The world was well aware that the US presidential election was unlikely to conclude quickly.
Record early and mail-in voting meant that America’s allies would have to sit tight and wait to see which of the wildly different candidates would occupy the most powerful office on earth for the next four years.
Even if incumbent President Trump were a traditional candidate who could be trusted to respect the election result, any diplomat worth their salt would remain tight-lipped until they knew exactly who they’d be dealing with at NATO, the United Nations, and every other international forum.
Commenting on another country’s electoral process before it’s complete is not common; neither is the incumbent prematurely declaring victory and making up his own election rules.
This election matters more to US allies than any other in recent memory. It’s frankly impossible to do anything significant on the world stage without the president’s buy-in, and Trump has a clear view of America’s role in the world: He pulled out of the World Health Organization in a pandemic.
He talks about withdrawing funding for NATO, music to Russia and China’s ears. He tore up a treaty that stopped Iran from making nuclear weapons and withdrew from an agreement on climate change.
No matter how difficult Trump is to deal with, a good relationship with the White House is essential. It does, however, put allies in a tight spot when Trump decides to attack the democratic process itself.
Dominic Raab, Britain’s foreign secretary, has already faced backlash for refusing to condemn Trump’s wild claims. He tweeted sheepishly later that the “UK-US relationship is in great shape and we are confident it will go from strength to strength whichever candidate wins the election.”

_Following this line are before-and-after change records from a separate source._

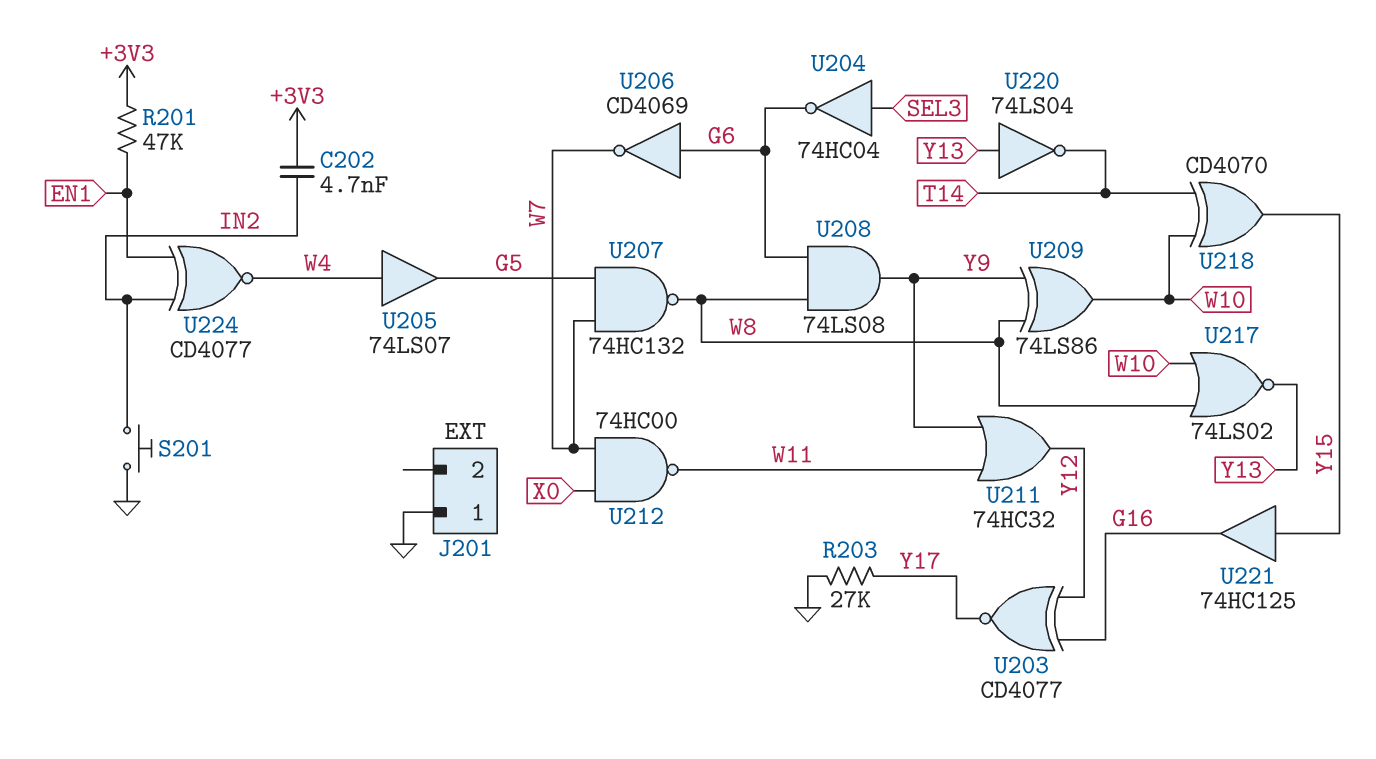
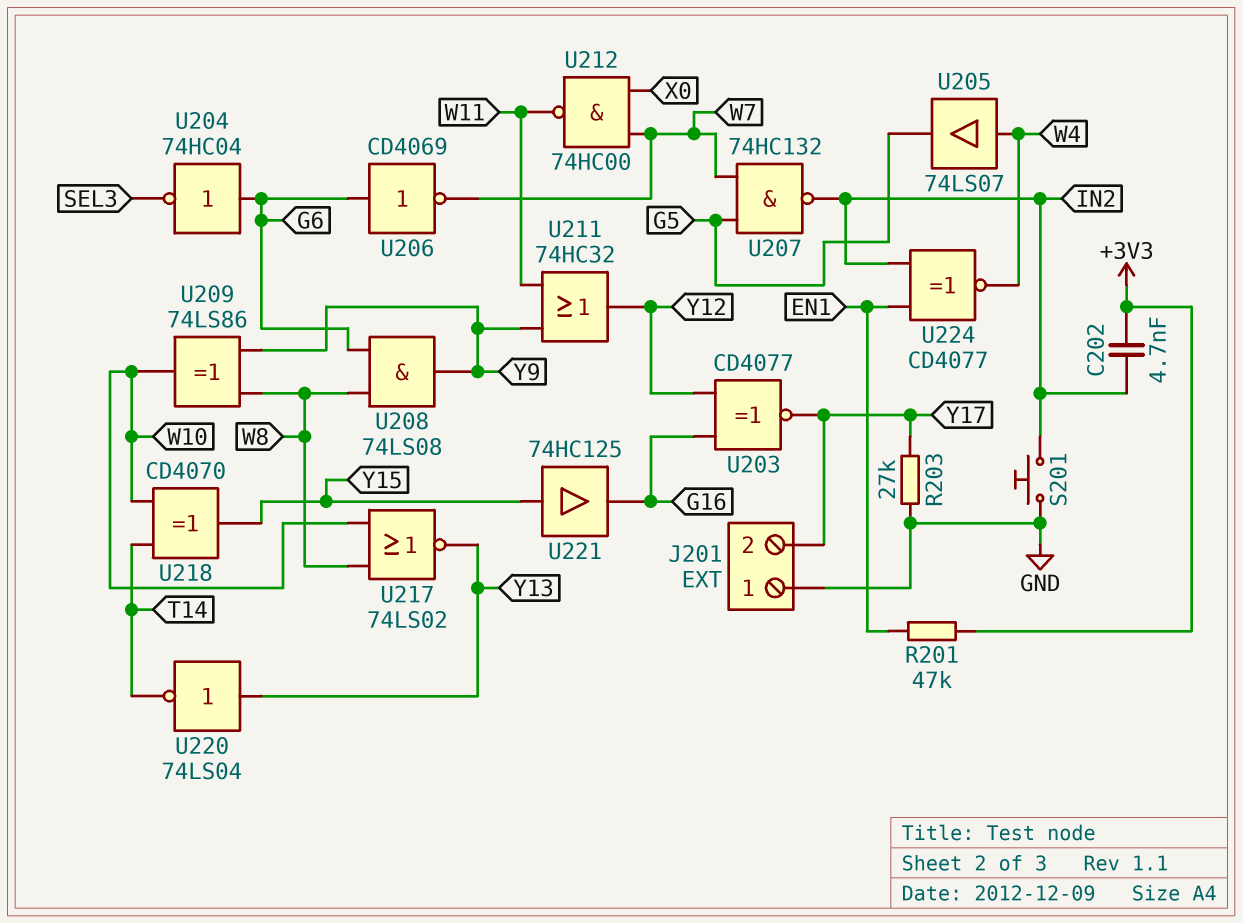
J201 pin 2: none -> Y17
U204: NOT 74HC04 (in SEL3, out G6) -> NOT 74HC04 (in G6, out SEL3)
U207: NAND 74HC132 (in G5, in W7, out W8) -> NAND 74HC132 (in G5, in W7, out IN2)

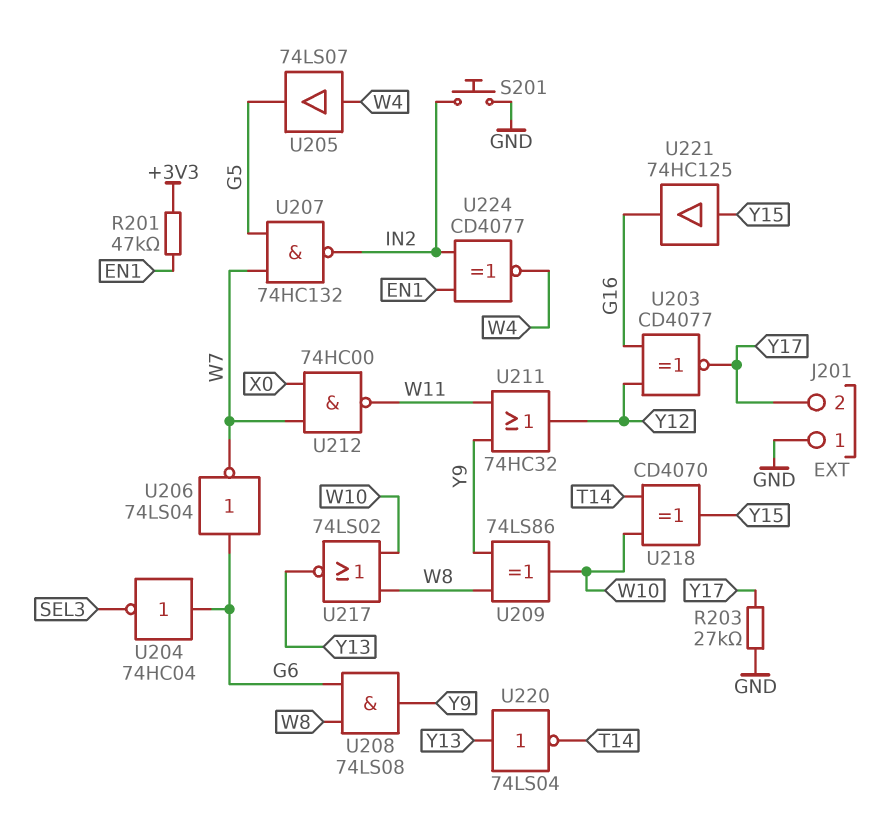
C202: 4.7nF (+3V3, IN2) -> none
U206: NOT CD4069 (in G6, out W7) -> NOT 74LS04 (in G6, out W7)

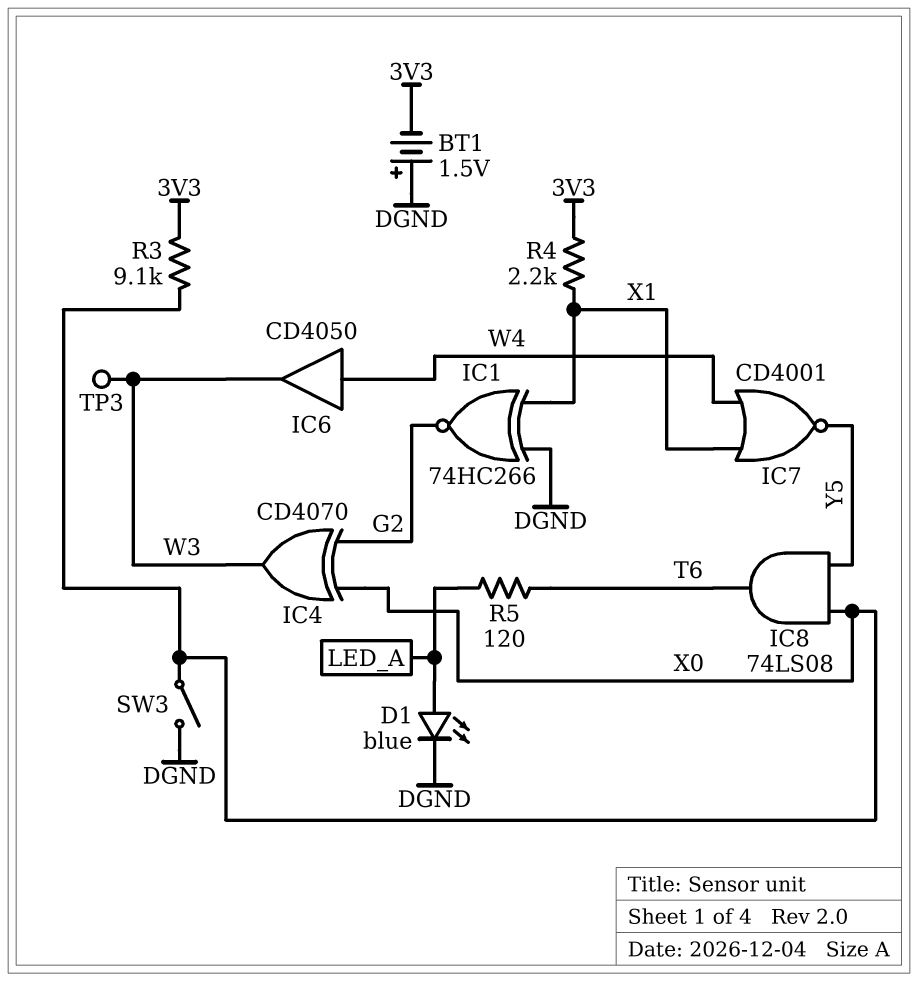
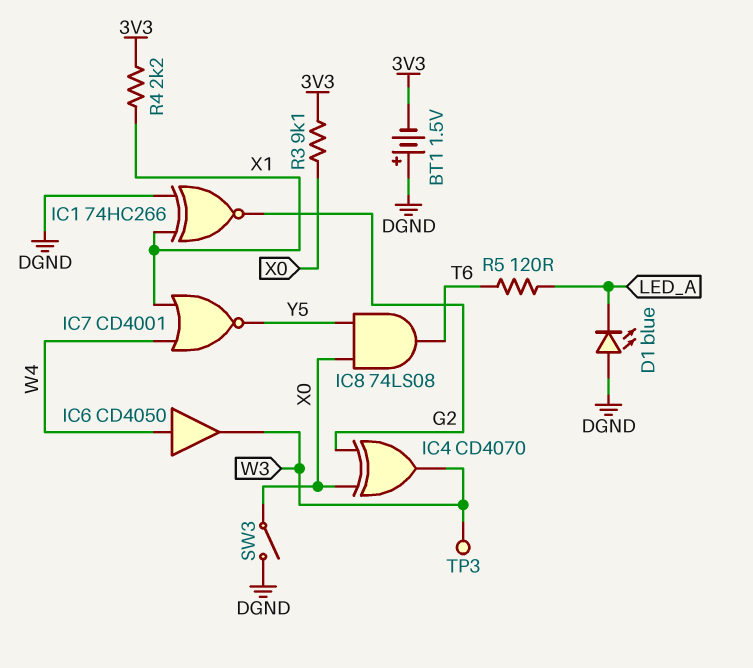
D1: LED blue (A LED_A, K DGND) -> LED blue (A DGND, K LED_A)

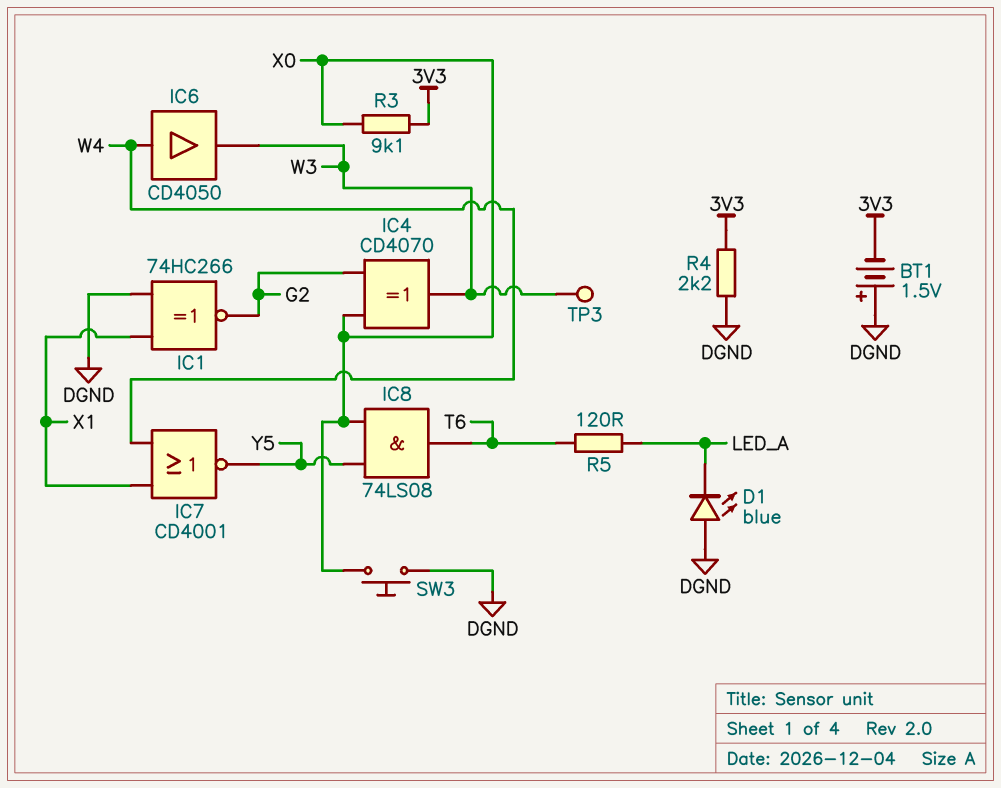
R4: 2.2k (3V3, X1) -> 2.2k (3V3, DGND)
SW3: switch (DGND, X0) -> button (DGND, X0)

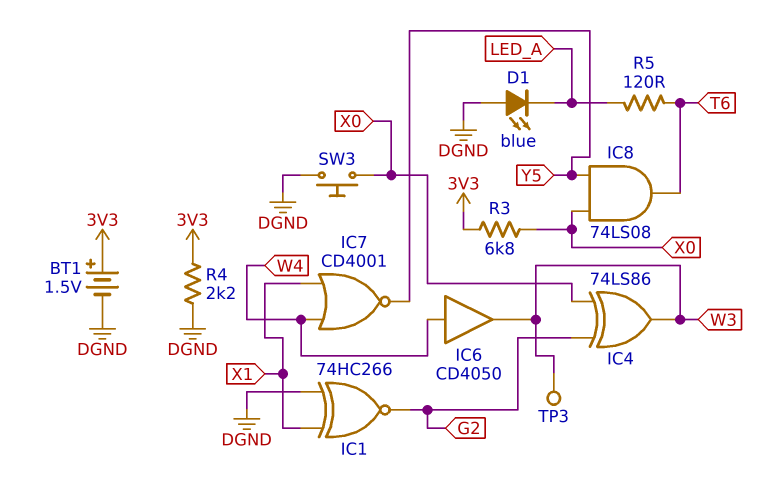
BT1: 1.5V (plus DGND, minus 3V3) -> 1.5V (plus 3V3, minus DGND)
IC4: XOR CD4070 (in G2, in X0, out W3) -> XOR 74LS86 (in G2, in X0, out W3)
R3: 9.1k (3V3, X0) -> 6.8k (3V3, X0)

The bigger picture: Over the past four years, it’s become clear that Trump has no problem with punishing people he feels besmirch him.
Suggesting that he might be trying to delegitimize the election is probably a swift way to get allies taken off his Christmas card list. So after decades of criticizing other countries when a fair democratic process appears to be under threat, most of America’s friends are waiting this one out in silence.
Allies will be quick to start building relationships with a President-elect Joe Biden if that’s how this shakes out. But right now, they cannot risk upsetting sitting President Trump. And the longer the battle for the presidency goes on, the more awkward that silence could be to maintain.